EXERCISE INSTRUCTIONS: The copy you give must match the listing below exactly and contain no pictures.

STORED DATA:
--- --- ---

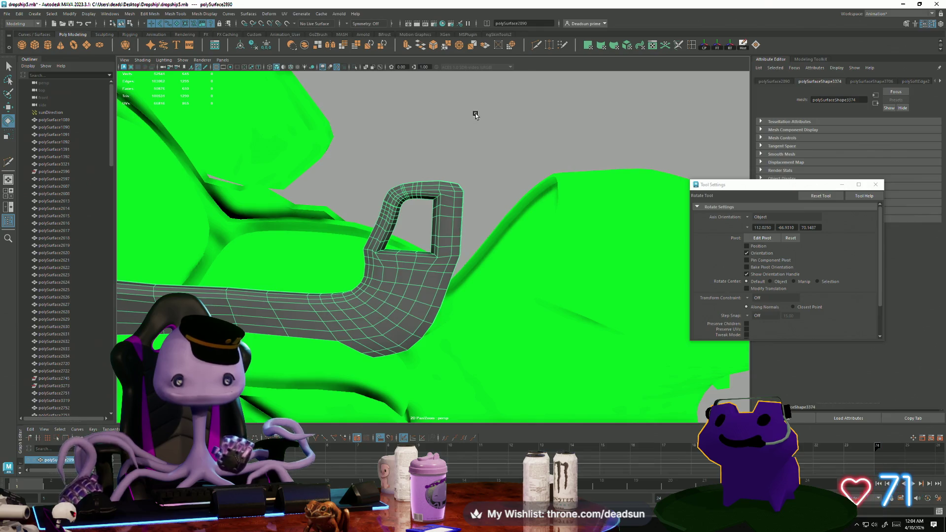
mouse_move(475, 115)
left_mouse_down("alt")
mouse_move(469, 211)
mouse_move(490, 158)
left_mouse_up("alt")
mouse_move(490, 158)
right_mouse_down()
mouse_move(458, 162)
mouse_move(455, 119)
right_mouse_up()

--- --- ---

SOLUTION BELOW:
mouse_move(475, 115)
left_mouse_down("alt")
mouse_move(469, 211)
mouse_move(490, 158)
left_mouse_up("alt")
mouse_move(490, 158)
right_mouse_down()
mouse_move(458, 162)
mouse_move(455, 119)
right_mouse_up()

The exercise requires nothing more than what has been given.